Despite wishing to become a legendary guitarist I could remember only three chords and only the middle notes on my beloved recorder. What happens above and below C on the musical stave is as opaque to me as Quantum Mechanics is to a squirrel. To say I am not good with names is to state the blindingly obvious. Try not remembering the names of close family on waking! Kings and queens of England? Forget it. Remember chemical symbols and reactions? They might as well have been written backwards in Mandarin. Though I'm not dyslexic as far as I can tell.
I'll admit it, I am a bit of hoarder. For years I would search every box or book I owned to find an object or specific subject matter. The exercise of constantly searching refreshed my memory of my belongings going right back to my teenage years. My countless hobbies and interests mean I forget more than I will ever really know on a daily basis.
I have always been fascinated by almost everything of a "scientific" nature. Ask me to remember the names of atomic particles and you might as well ask a hedgehog.
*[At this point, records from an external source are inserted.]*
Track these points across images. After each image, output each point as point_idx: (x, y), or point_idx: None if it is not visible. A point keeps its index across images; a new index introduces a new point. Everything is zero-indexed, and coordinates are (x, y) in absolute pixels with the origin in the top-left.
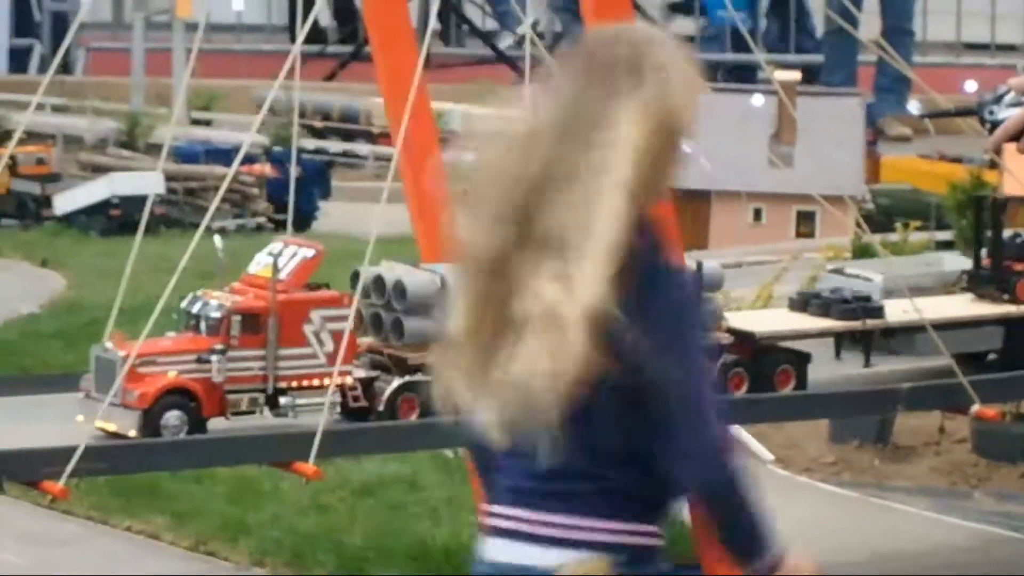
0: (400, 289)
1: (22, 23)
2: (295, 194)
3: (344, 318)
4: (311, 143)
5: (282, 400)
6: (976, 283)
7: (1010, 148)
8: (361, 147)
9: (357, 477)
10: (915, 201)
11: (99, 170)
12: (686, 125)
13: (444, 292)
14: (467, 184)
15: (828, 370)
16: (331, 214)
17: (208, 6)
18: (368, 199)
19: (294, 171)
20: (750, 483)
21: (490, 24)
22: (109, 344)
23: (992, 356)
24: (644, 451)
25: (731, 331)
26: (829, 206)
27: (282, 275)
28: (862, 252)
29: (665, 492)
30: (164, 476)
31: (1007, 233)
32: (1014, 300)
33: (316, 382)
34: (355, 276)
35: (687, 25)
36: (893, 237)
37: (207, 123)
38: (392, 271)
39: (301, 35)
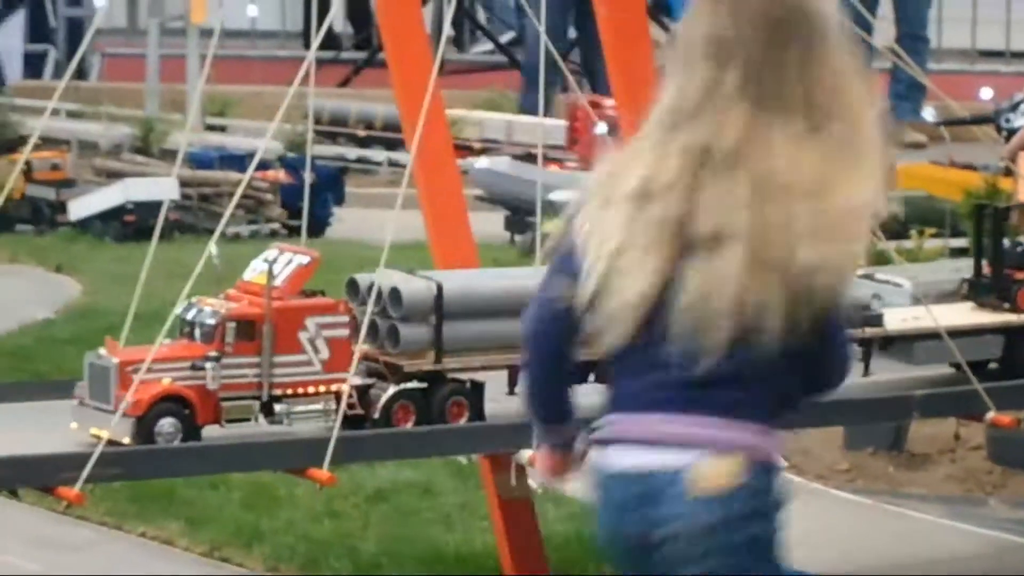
0: (395, 296)
1: (37, 28)
2: (309, 200)
3: (340, 325)
4: (354, 151)
5: (277, 407)
6: (976, 291)
7: None
8: (403, 156)
9: (371, 483)
10: (930, 208)
11: (114, 176)
12: None
13: (439, 300)
14: None
15: None
16: (345, 220)
17: (223, 12)
18: (382, 205)
19: (308, 177)
20: None
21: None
22: (102, 351)
23: (993, 365)
24: (793, 363)
25: None
26: None
27: (277, 282)
28: (877, 259)
29: (792, 400)
30: (179, 482)
31: (1008, 242)
32: (1015, 309)
33: (311, 389)
34: (351, 283)
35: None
36: (908, 244)
37: (222, 129)
38: (387, 278)
39: (316, 41)
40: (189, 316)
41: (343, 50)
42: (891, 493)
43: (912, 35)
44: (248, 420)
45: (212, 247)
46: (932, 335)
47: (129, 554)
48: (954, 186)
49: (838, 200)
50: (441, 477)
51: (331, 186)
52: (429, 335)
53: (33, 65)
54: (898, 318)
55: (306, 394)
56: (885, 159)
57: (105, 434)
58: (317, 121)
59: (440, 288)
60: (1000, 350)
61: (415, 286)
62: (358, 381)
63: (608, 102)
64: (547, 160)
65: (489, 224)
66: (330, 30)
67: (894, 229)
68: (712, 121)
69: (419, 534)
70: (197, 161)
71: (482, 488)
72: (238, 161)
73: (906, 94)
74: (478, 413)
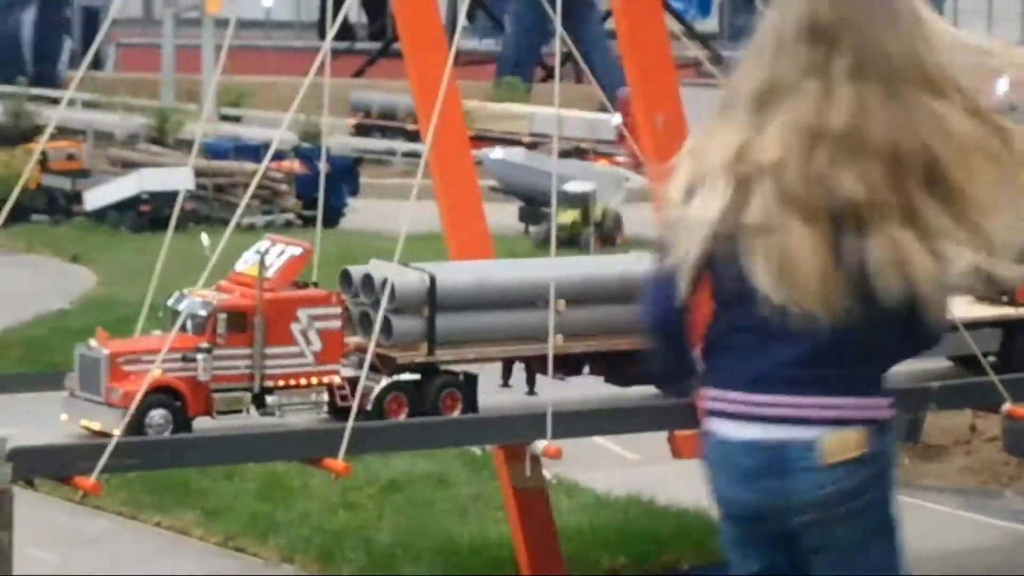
0: (389, 288)
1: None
2: (324, 191)
3: (332, 316)
4: (405, 146)
5: (269, 399)
6: None
7: None
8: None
9: (385, 474)
10: None
11: (129, 166)
12: None
13: (433, 291)
14: None
15: None
16: (359, 210)
17: (238, 3)
18: (397, 196)
19: (324, 168)
20: None
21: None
22: (93, 342)
23: (991, 358)
24: (892, 332)
25: None
26: None
27: (269, 273)
28: None
29: (892, 365)
30: (194, 472)
31: None
32: (1012, 302)
33: (303, 381)
34: (344, 274)
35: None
36: None
37: (236, 119)
38: (380, 270)
39: (331, 31)
40: (181, 307)
41: (358, 40)
42: (907, 485)
43: None
44: (239, 412)
45: (204, 238)
46: None
47: (145, 544)
48: None
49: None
50: (455, 468)
51: (346, 177)
52: (422, 327)
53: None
54: None
55: (298, 386)
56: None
57: (96, 426)
58: (366, 115)
59: (433, 280)
60: (998, 343)
61: (408, 278)
62: (350, 373)
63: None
64: (597, 155)
65: (503, 215)
66: (345, 20)
67: None
68: (815, 99)
69: (433, 525)
70: (212, 151)
71: (496, 479)
72: (253, 151)
73: None
74: (471, 405)
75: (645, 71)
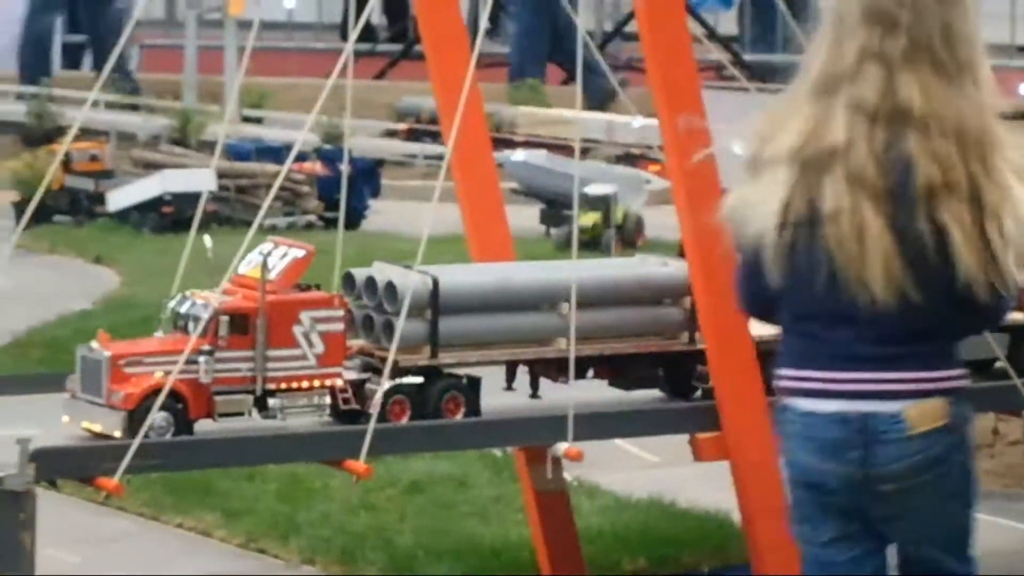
0: (391, 291)
1: (76, 20)
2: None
3: (335, 319)
4: (428, 148)
5: (271, 402)
6: None
7: None
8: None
9: (406, 476)
10: None
11: (151, 167)
12: None
13: (435, 294)
14: None
15: None
16: (381, 212)
17: (260, 4)
18: (418, 198)
19: (346, 169)
20: None
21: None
22: (94, 344)
23: (999, 364)
24: (960, 307)
25: None
26: None
27: (271, 275)
28: None
29: (960, 337)
30: (215, 473)
31: None
32: (1020, 308)
33: (305, 384)
34: (347, 277)
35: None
36: None
37: (258, 121)
38: (383, 273)
39: (354, 33)
40: (183, 309)
41: (379, 42)
42: None
43: None
44: (241, 414)
45: (207, 241)
46: None
47: (166, 545)
48: None
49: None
50: (476, 469)
51: (367, 178)
52: (425, 330)
53: (71, 56)
54: None
55: (300, 388)
56: None
57: (97, 427)
58: (417, 120)
59: (436, 283)
60: (1006, 349)
61: (411, 281)
62: (353, 376)
63: None
64: (647, 161)
65: (524, 217)
66: (367, 22)
67: None
68: (877, 82)
69: (454, 526)
70: (234, 153)
71: (517, 481)
72: (275, 153)
73: None
74: (474, 409)
75: (667, 72)
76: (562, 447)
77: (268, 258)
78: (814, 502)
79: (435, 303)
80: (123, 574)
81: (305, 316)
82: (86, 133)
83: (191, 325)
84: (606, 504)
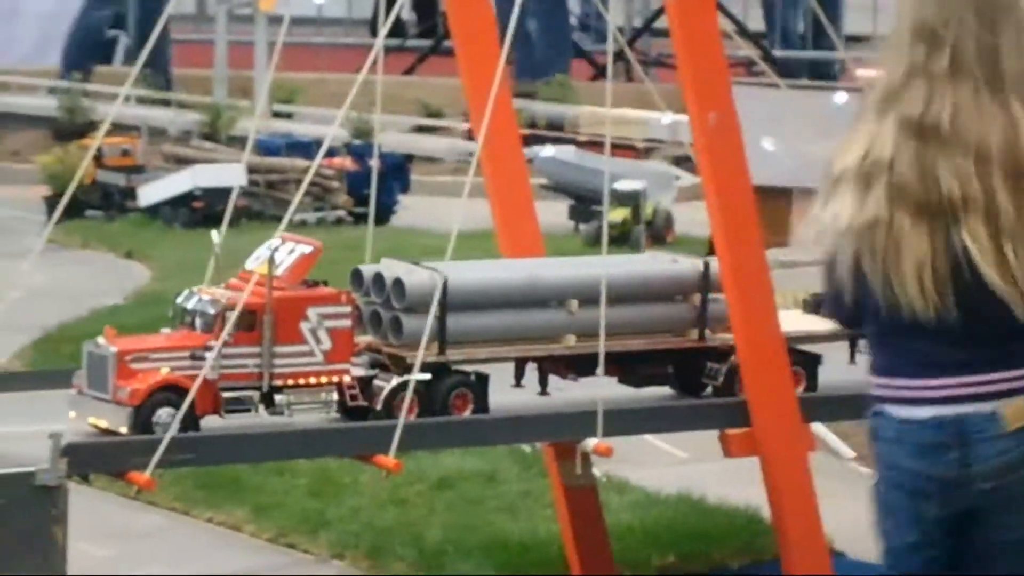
0: (399, 287)
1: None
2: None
3: (342, 315)
4: (460, 144)
5: (277, 398)
6: None
7: None
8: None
9: (435, 471)
10: None
11: (182, 162)
12: None
13: (444, 291)
14: None
15: (842, 373)
16: (410, 208)
17: (290, 0)
18: (447, 194)
19: (376, 165)
20: None
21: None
22: (101, 340)
23: None
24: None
25: None
26: None
27: (279, 271)
28: None
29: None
30: (245, 468)
31: None
32: None
33: (312, 380)
34: (355, 273)
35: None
36: None
37: (288, 116)
38: (391, 269)
39: (384, 28)
40: (190, 305)
41: (408, 38)
42: None
43: None
44: (248, 411)
45: (215, 236)
46: None
47: (197, 540)
48: None
49: None
50: (505, 465)
51: (397, 174)
52: (433, 326)
53: (105, 51)
54: None
55: (307, 385)
56: None
57: (104, 423)
58: (531, 125)
59: (445, 279)
60: None
61: (419, 277)
62: (360, 372)
63: None
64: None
65: (553, 213)
66: (397, 17)
67: None
68: (920, 97)
69: (483, 522)
70: (264, 148)
71: (546, 476)
72: (305, 148)
73: None
74: (482, 406)
75: (698, 69)
76: (591, 443)
77: (276, 254)
78: (907, 507)
79: (443, 299)
80: (154, 569)
81: (312, 312)
82: (117, 128)
83: (197, 321)
84: (635, 500)
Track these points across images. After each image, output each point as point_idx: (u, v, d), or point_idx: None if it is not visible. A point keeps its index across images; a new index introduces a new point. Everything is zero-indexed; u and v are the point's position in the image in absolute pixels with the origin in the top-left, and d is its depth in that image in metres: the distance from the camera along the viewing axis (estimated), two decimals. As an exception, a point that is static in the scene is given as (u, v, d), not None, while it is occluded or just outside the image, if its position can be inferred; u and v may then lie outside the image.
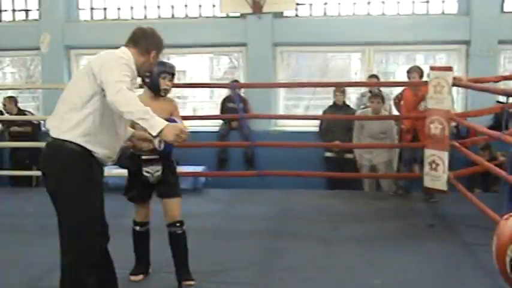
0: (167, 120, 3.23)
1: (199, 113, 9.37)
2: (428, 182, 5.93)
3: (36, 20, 9.23)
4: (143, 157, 3.72)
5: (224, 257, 4.41)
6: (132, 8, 9.12)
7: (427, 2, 8.54)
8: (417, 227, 5.25)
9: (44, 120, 3.55)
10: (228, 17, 8.86)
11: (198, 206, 5.93)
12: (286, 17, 8.73)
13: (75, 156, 2.86)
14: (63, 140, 2.86)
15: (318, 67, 9.57)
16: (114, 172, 6.47)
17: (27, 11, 9.36)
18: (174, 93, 6.06)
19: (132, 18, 9.09)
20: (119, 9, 9.15)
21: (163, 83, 3.76)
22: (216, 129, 8.28)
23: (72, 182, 2.87)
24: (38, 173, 3.07)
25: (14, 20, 9.42)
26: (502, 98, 7.27)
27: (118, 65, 2.84)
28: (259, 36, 8.57)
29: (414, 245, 4.73)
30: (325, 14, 8.75)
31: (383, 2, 8.61)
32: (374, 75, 7.94)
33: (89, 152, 2.89)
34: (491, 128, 6.24)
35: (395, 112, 7.04)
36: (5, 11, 9.42)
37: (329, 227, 5.28)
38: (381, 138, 6.73)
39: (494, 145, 6.74)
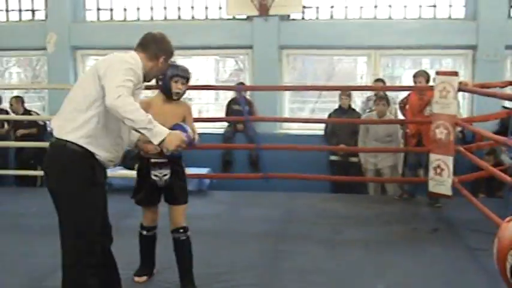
0: (173, 127, 3.23)
1: (204, 115, 9.42)
2: (433, 187, 5.92)
3: (42, 20, 9.27)
4: (152, 160, 3.69)
5: (228, 259, 4.41)
6: (138, 9, 9.14)
7: (434, 6, 8.53)
8: (421, 231, 5.23)
9: (50, 121, 3.56)
10: (234, 19, 8.87)
11: (203, 208, 5.94)
12: (293, 19, 8.74)
13: (76, 157, 2.86)
14: (65, 141, 2.86)
15: (323, 70, 9.58)
16: (119, 173, 6.50)
17: (33, 11, 9.40)
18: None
19: (138, 20, 9.12)
20: (125, 10, 9.18)
21: (175, 87, 3.69)
22: (221, 131, 8.31)
23: (72, 182, 2.87)
24: (43, 173, 3.07)
25: (20, 20, 9.46)
26: (508, 104, 7.29)
27: (122, 69, 2.82)
28: (265, 39, 8.58)
29: (418, 249, 4.71)
30: (331, 17, 8.75)
31: (390, 6, 8.60)
32: (380, 79, 7.95)
33: (91, 153, 2.88)
34: (497, 133, 6.22)
35: (400, 116, 7.02)
36: (12, 10, 9.46)
37: (333, 230, 5.27)
38: (387, 141, 6.73)
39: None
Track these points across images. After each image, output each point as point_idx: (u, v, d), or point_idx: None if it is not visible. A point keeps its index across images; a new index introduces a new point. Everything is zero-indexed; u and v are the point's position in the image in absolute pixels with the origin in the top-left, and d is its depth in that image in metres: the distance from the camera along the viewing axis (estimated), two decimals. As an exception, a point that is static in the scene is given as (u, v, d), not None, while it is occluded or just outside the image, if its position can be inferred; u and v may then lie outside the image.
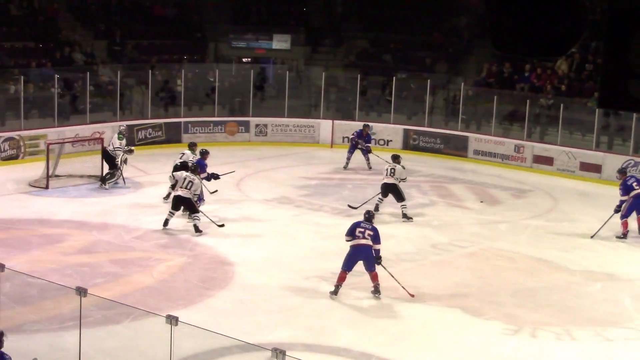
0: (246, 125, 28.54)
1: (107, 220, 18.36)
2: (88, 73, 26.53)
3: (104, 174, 21.20)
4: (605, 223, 18.42)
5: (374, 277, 14.16)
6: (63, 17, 30.66)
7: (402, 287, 14.35)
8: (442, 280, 15.51)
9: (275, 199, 20.86)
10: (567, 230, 19.27)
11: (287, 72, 30.32)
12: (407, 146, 28.07)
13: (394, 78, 29.23)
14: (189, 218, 17.81)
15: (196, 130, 27.83)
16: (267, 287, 14.68)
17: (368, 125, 25.71)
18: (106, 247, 16.55)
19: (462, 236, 18.38)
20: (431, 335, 13.10)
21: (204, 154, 19.73)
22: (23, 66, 26.81)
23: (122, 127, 22.23)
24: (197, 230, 17.46)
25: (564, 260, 17.06)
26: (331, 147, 28.12)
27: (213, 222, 17.86)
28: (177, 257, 16.11)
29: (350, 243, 14.21)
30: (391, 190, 19.42)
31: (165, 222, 17.67)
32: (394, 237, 17.82)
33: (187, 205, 17.64)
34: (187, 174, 17.67)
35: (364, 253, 14.09)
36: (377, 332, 13.08)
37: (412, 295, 14.30)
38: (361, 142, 24.85)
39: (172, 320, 9.38)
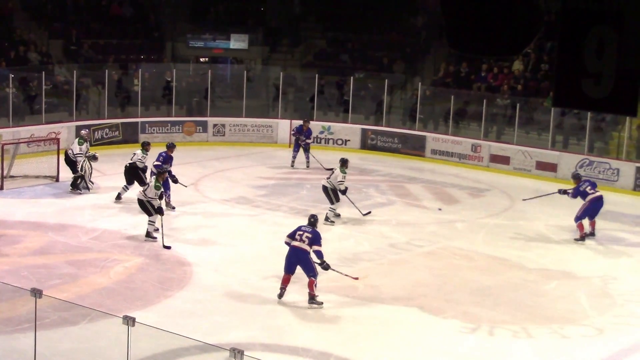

When I was younger I read every book in the library on particle physics, cryogenics, astronomy, geology, high altitude research, deep see bathyscapes and spheres, mathematics, absolute zero, physics, chemistry, steam locomotive design, you name it. I was regular at the reference library as I tried to cram the sum of all human knowledge onto the head of a very slippery pin.
A love of classical music forced a further wedge between myself and others at school. But ask me to remember the name of a piece of music or its composer on hearing it again and again? Not on your life!
I was always interested in mechanics and optics and several hundred other peculiar interests over time. My wife refers to me as the "The Butterfly." I once sat down to list everything which had interested me by the age of thirty and seemed to be able conjure hundreds of them out of thin air. So I obviously have a badly broken, selective memory over which I have zero control, nor any choice in the matter.
With greater age it is short term memory which causes the most problems. Without a written shopping list I would return home with almost nothing. My wife rings me to add one item to the list and I will have completely forgotten it within seconds.
Remembering the first letter of bread or milk or carrots really does not help. There are other, equally apt, options which I dare not take home. I once brought home corned beef when tinned salmon was requested. Being, by far, the cleverest person on the planet is not a valid excuse at such difficult moments! A trained monkey would be better at shopping than I am without my list. At least it would know what it liked. Though, interestingly, bananas have become a staple of our diet.